Sphingolipids are not only abundant structural components of the plasma membrane of nerve cells, but are also deeply involved in nervous system development and in the development and progression of ND [17,46,47,48,49,150]. Sphingolipids, S1P, and Cer play a crucial role in ND, in particular in AD, PD, and ALS. During neurodegeneration, Cer-dependent pro-apoptotic signaling is promoted, whereas the levels of the neuroprotective S1P are reduced. Moreover, changes affecting complex sphingolipid levels have been recognized in AD, PD, and ALS. The role that S1P and Cer have in the regulation of signaling pathways involved in the regulation of cell fate modulating processes, such as cell proliferation or death and cell differentiation [46], highlights their importance in the development of the nervous system, and the changes in their metabolism supports the involvement of these molecules in the development and progression of ND.

The findings that altered sphingolipid metabolism has a role in neurodegenerative diseases suggest that the modulation of sphingolipid metabolism might provide a useful strategy for treating these disorders [46,94]. Furthermore, ND are associated with mutations able to impair membrane trafficking between endosomes and the Golgi apparatus. Petit et al. demonstrated that altered sphingolipid metabolism causing Cer level increase, due to altered traffic between endosomes and Golgi apparatus, contributes to neurodegeneration but the inhibition of Cer synthesis by myriocin could be an important strategy for treating ND [146].

S1P has a crucial role in the regulation of physiological and pathological conditions. On these bases, SphKs or/and S1P receptor inhibitors might be very promising tools for the treatment of neurodegenerative diseases [151,152]. The very promising preclinical data of FTY720 sets up the framework to use more selective S1P receptor inhibitors [153]. Furthermore, another strategy to modulate S1P signaling could be the inhibition of the S1P transporter Spinster2 (SpnS2) even though, to date, no inhibitors are available for Spns2.

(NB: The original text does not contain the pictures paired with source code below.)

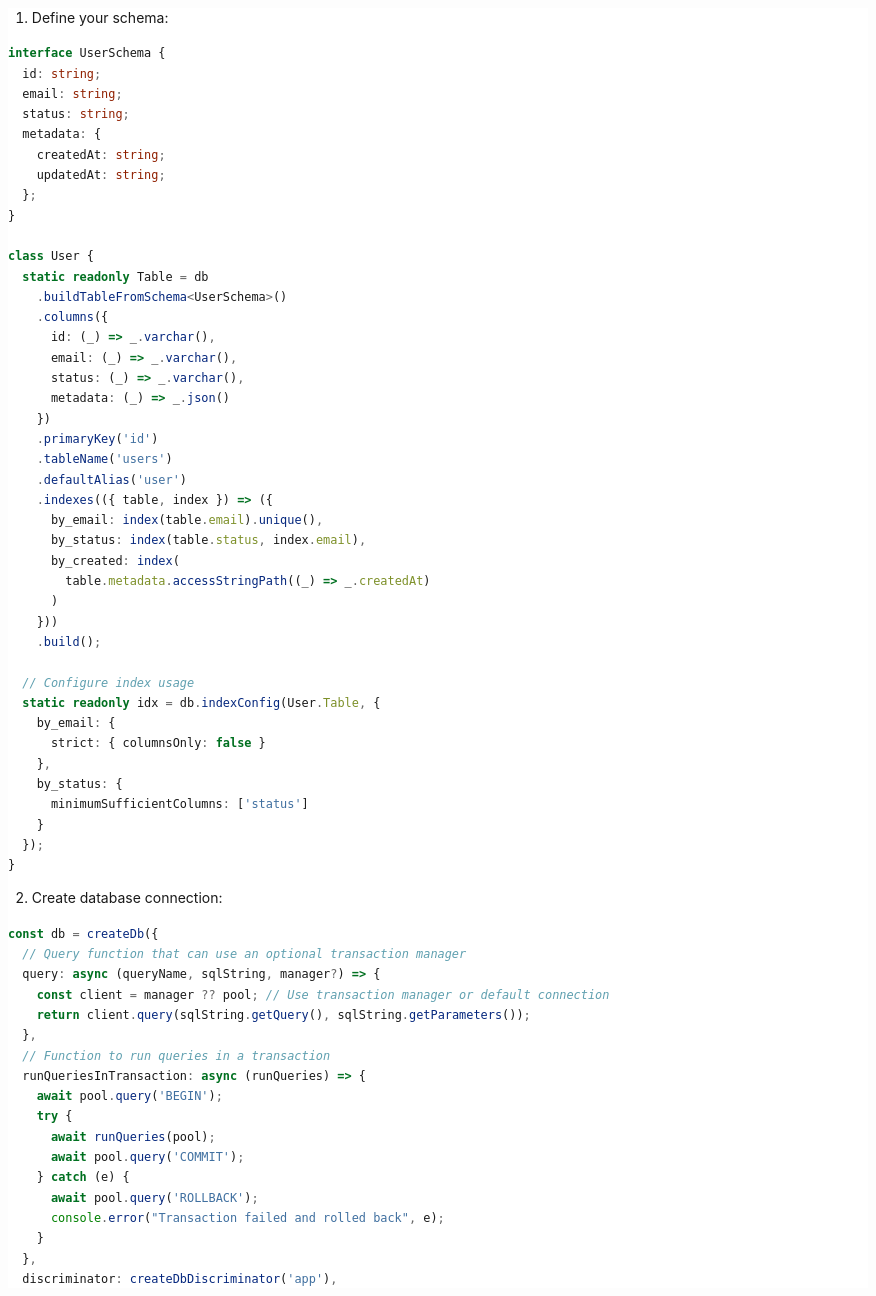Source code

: 1. Define your schema:
```typescript
interface UserSchema {
  id: string;
  email: string;
  status: string;
  metadata: {
    createdAt: string;
    updatedAt: string;
  };
}

class User {
  static readonly Table = db
    .buildTableFromSchema<UserSchema>()
    .columns({
      id: (_) => _.varchar(),
      email: (_) => _.varchar(),
      status: (_) => _.varchar(),
      metadata: (_) => _.json()
    })
    .primaryKey('id')
    .tableName('users')
    .defaultAlias('user')
    .indexes(({ table, index }) => ({
      by_email: index(table.email).unique(),
      by_status: index(table.status, index.email),
      by_created: index(
        table.metadata.accessStringPath((_) => _.createdAt)
      )
    }))
    .build();

  // Configure index usage
  static readonly idx = db.indexConfig(User.Table, {
    by_email: {
      strict: { columnsOnly: false }
    },
    by_status: {
      minimumSufficientColumns: ['status']
    }
  });
}
```

2. Create database connection:
```typescript
const db = createDb({
  // Query function that can use an optional transaction manager
  query: async (queryName, sqlString, manager?) => {
    const client = manager ?? pool; // Use transaction manager or default connection
    return client.query(sqlString.getQuery(), sqlString.getParameters());
  },
  // Function to run queries in a transaction
  runQueriesInTransaction: async (runQueries) => {
    await pool.query('BEGIN');
    try {
      await runQueries(pool);
      await pool.query('COMMIT');
    } catch (e) {
      await pool.query('ROLLBACK');
      console.error("Transaction failed and rolled back", e);
    }
  },
  discriminator: createDbDiscriminator('app'),
```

It was recently highlighted that sphingolipids and the enzymes for their metabolism are involved in the biogenesis and release of extracellular vesicles that might participate in the spread of neurotoxic molecules between brain cells, or in their clearance [17,88]. Lombardi et al. demonstrated that vesicular S1P contained in the extracellular vesicles stimulates oligodendrocyte precursor cells migration, a fundamental step in myelin repair [154]. The secretion of extracellular vesicles might be exploited to develop novel therapeutic approaches.